[Page images and extracted text]
----
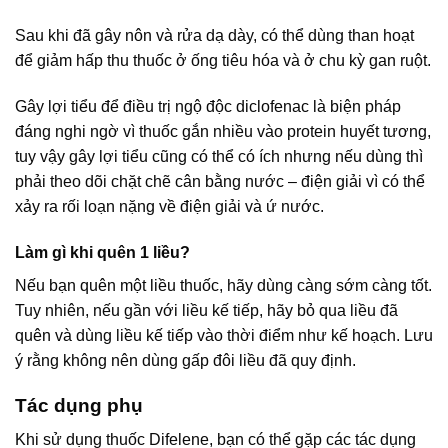
Sau khi đã gây nôn và rửa dạ dày, có thể dùng than hoạt
để giảm hấp thu thuốc ở ống tiêu hóa và ở chu kỳ gan ruột.
Gây lợi tiểu để điều trị ngộ độc diclofenac là biện pháp
đáng nghi ngờ vì thuốc gắn nhiều vào protein huyết tương,
tuy vậy gây lợi tiểu cũng có thể có ích nhưng nếu dùng thì
phải theo dõi chặt chẽ cân bằng nước – điện giải vì có thể
xảy ra rối loạn nặng về điện giải và ứ nước.
Làm gì khi quên 1 liều?
Nếu bạn quên một liều thuốc, hãy dùng càng sớm càng tốt.
Tuy nhiên, nếu gần với liều kế tiếp, hãy bỏ qua liều đã
quên và dùng liều kế tiếp vào thời điểm như kế hoạch. Lưu
ý rằng không nên dùng gấp đôi liều đã quy định.
Tác dụng phụ
Khi sử dụng thuốc Difelene, bạn có thể gặp các tác dụng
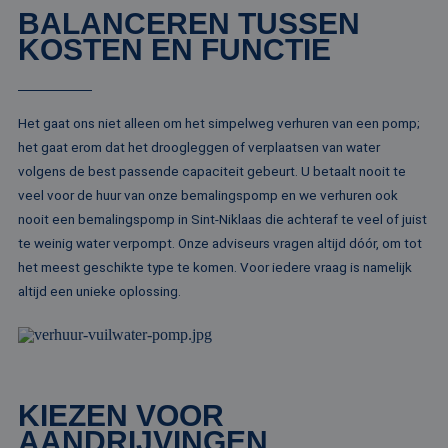
BALANCEREN TUSSEN
Aanbieder /
Naam
Vervaldatum
Omschrijving
KOSTEN EN FUNCTIE
Domein
Aanbieder /
Naam
Vervaldatum
Omschrijv
Domein
fp_user_id
.rentalpumps.eu
1 jaar 1
maand
_ga_3GSTBZP51E
.rentalpumps.eu
1 jaar 1
Deze cooki
Aanbieder /
Naam
Vervaldatum
Omschrijving
maand
gebruikt d
Domein
Analytics 
Het gaat ons niet alleen om het simpelweg verhuren van een pomp;
sessiestatu
_gcl_au
2 maanden 4
Deze cookie word
Google LLC
behouden
het gaat erom dat het droogleggen of verplaatsen van water
weken
ingesteld door
.rentalpumps.eu
Doubleclick en vo
volgens de best passende capaciteit gebeurt. U betaalt nooit te
_ga_ZVQQH0XY8C
.rentalpumps.eu
1 jaar 1
Deze cooki
informatie uit ove
maand
gebruikt d
hoe de eindgebru
veel voor de huur van onze bemalingspomp en we verhuren ook
Analytics 
de website gebrui
sessiestatu
nooit een bemalingspomp in Sint-Niklaas die achteraf te veel of juist
en over eventuel
behouden
advertenties die 
te weinig water verpompt. Onze adviseurs vragen altijd dóór, om tot
eindgebruiker hee
_clck
.rentalpumps.eu
1 jaar
Deze cooki
gezien voordat hi
het meest geschikte type te komen. Voor iedere vraag is namelijk
gebruikt 
genoemde websit
gebruikersi
bezocht.
altijd een unieke oplossing.
en betrok
de website
MUID
1 jaar 3
Deze cookie word
Microsoft
om de
weken
veel gebruikt doo
Corporation
gebruikers
mijn Microsoft als
.clarity.ms
websitefunc
een unieke
te verbeter
gebruikers-ID. He
kan worden inges
_clsk
1 dag
Deze cooki
Microsoft
door ingesloten
KIEZEN VOOR
geassociee
.rentalpumps.eu
microsoft-scripts.
Microsoft C
Algemeen wordt
AANDRIJVINGEN
analytics s
aangenomen dat 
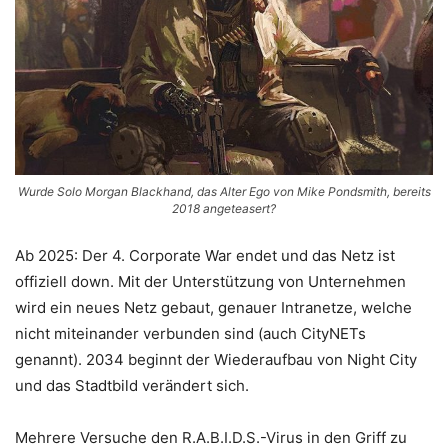
Wurde Solo Morgan Blackhand, das Alter Ego von Mike Pondsmith, bereits
2018 angeteasert?
Ab 2025: Der 4. Corporate War endet und das Netz ist
offiziell down. Mit der Unterstützung von Unternehmen
wird ein neues Netz gebaut, genauer Intranetze, welche
nicht miteinander verbunden sind (auch CityNETs
genannt). 2034 beginnt der Wiederaufbau von Night City
und das Stadtbild verändert sich.
Mehrere Versuche den R.A.B.I.D.S.-Virus in den Griff zu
----
> **Problem to solve**
Look above for the line with "mijn Microsoft als" and the line with "2018 angeteasert?", then copy them and all lines in between exactly as written, and only those, without any pictures.

> **Your solution**
mijn Microsoft als
.clarity.ms
websitefunc
een unieke
te verbeter
gebruikers-ID. He
kan worden inges
_clsk
1 dag
Deze cooki
Microsoft
door ingesloten
KIEZEN VOOR
geassociee
.rentalpumps.eu
microsoft-scripts.
Microsoft C
Algemeen wordt
AANDRIJVINGEN
analytics s
aangenomen dat 
Wurde Solo Morgan Blackhand, das Alter Ego von Mike Pondsmith, bereits
2018 angeteasert?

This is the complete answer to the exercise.